How to complete this task
An exact reproduction of the lines below, from the first through the one with "pinky dip: (1183, 379)", is the whole answer; pictures have no place in it.

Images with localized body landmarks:
++++++++++++++++++++
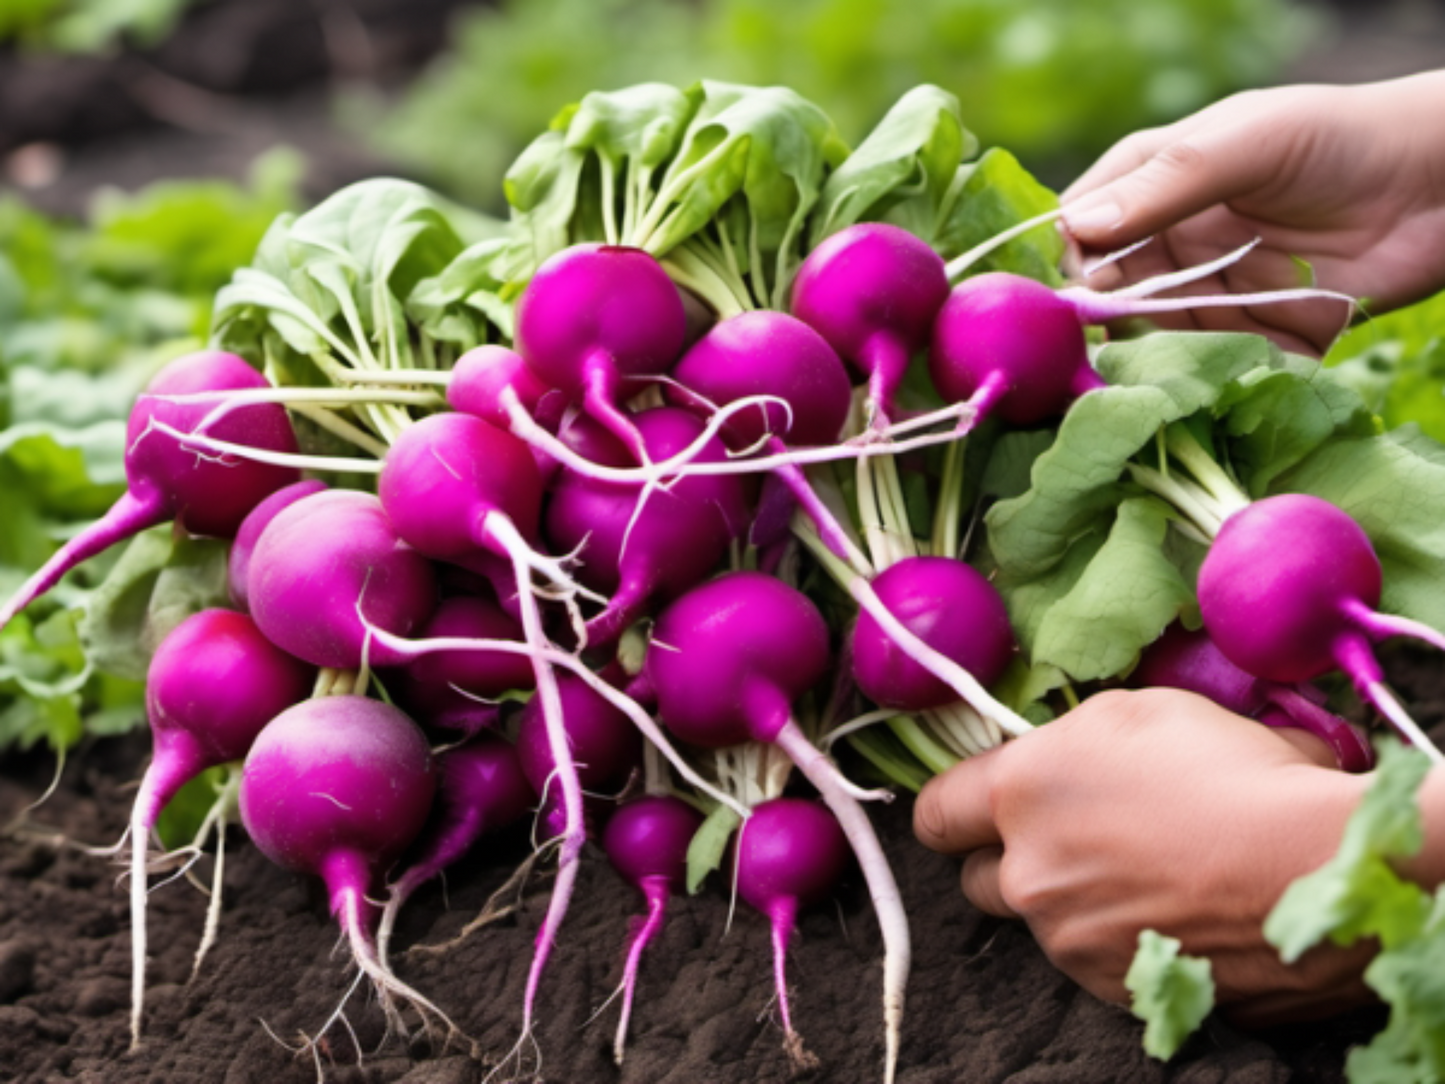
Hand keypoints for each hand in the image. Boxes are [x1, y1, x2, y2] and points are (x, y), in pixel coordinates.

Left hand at [913, 688, 1375, 1026]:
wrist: (1318, 865)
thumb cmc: (1233, 769)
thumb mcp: (1137, 714)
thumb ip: (1072, 745)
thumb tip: (1067, 759)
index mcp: (1020, 793)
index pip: (937, 811)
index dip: (955, 807)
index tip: (977, 806)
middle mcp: (1026, 874)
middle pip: (978, 876)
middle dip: (1008, 859)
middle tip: (1066, 839)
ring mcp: (1069, 941)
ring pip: (1041, 922)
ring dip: (1071, 901)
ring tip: (1143, 874)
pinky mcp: (1116, 989)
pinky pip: (1095, 962)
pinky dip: (1119, 941)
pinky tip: (1173, 914)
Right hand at [1059, 72, 1444, 354]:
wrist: (1441, 189)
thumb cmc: (1342, 140)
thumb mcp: (1247, 142)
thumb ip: (1166, 184)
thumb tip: (1076, 230)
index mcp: (1153, 182)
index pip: (1079, 223)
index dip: (1063, 257)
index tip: (1067, 288)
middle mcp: (1169, 240)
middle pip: (1101, 289)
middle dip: (1091, 316)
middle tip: (1094, 338)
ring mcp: (1204, 291)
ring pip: (1142, 334)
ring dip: (1132, 355)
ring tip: (1129, 371)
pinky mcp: (1243, 337)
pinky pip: (1198, 366)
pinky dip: (1183, 379)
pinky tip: (1174, 387)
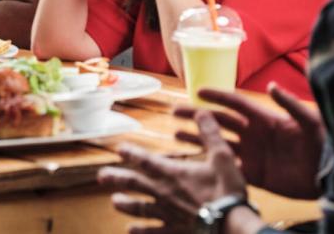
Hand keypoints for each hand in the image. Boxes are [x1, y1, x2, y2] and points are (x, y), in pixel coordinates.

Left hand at [98, 110, 249, 230]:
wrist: (232, 225)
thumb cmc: (227, 191)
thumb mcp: (223, 157)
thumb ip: (211, 134)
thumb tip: (202, 112)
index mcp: (173, 174)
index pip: (146, 160)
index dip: (132, 153)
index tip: (119, 148)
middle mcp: (164, 193)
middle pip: (134, 183)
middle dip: (116, 178)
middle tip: (101, 176)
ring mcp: (167, 214)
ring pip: (139, 208)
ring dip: (125, 204)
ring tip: (114, 201)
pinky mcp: (174, 232)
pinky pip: (152, 232)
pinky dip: (140, 231)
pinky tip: (130, 231)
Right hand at [173, 85, 325, 199]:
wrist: (330, 177)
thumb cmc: (325, 145)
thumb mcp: (311, 123)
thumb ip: (291, 105)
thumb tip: (271, 85)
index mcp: (265, 119)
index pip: (236, 104)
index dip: (217, 96)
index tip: (197, 90)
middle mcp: (255, 134)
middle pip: (220, 122)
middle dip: (197, 115)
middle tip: (176, 111)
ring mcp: (253, 154)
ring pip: (218, 143)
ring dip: (197, 138)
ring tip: (175, 134)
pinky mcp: (255, 174)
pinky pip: (227, 167)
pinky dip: (210, 164)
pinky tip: (194, 161)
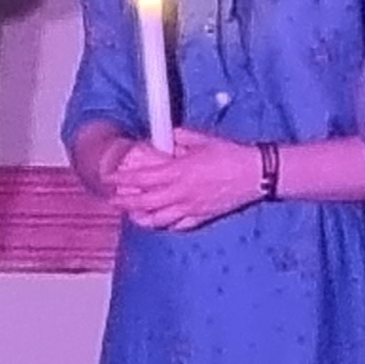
++++++++++++++++++++
Exercise output
Hand keypoints for each hand in the image. Boxes are [x1, y1, x2, y2] and points are (x, y), in pixel coordinates.

Left hand at [913, 688, 1375, 1026]:
wrist: (1318, 865)
thumb cmc: (1233, 769)
thumb mcp: (1137, 714)
thumb ip: (1072, 745)
thumb tip: (1067, 759)
index mcp: (1020, 793)
index pip: (937, 811)
index dip: (955, 807)
index tip: (977, 806)
middle mcp: (1026, 874)
middle pip: (978, 876)
middle dip: (1008, 859)
middle tip: (1066, 839)
ring mcp: (1069, 941)
ring pip: (1041, 922)
ring dip: (1071, 901)
ring tip: (1143, 874)
pinky mcp: (1116, 989)
pinky pip: (1095, 962)
pinky dip: (1119, 941)
pinky tip: (1173, 914)
Right hand at [1059, 72, 1444, 354]:
wrist: (1441, 189)
thumb cmc: (1342, 140)
thumb mcp: (1247, 142)
thumb ip: (1166, 184)
thumb tip: (1076, 230)
index mcp: (1153, 182)
index pip: (1079, 223)
index dip: (1063, 257)
index tip: (1067, 288)
middle mcp: (1169, 240)
middle pip: (1101, 289)
middle dip: (1091, 316)
middle tip: (1094, 338)
ring mcp: (1204, 291)
ring pip: (1142, 334)
ring dip: (1132, 355)
ring tip: (1129, 371)
pinky mcp: (1243, 337)
pinky pip: (1198, 366)
pinky dip: (1183, 379)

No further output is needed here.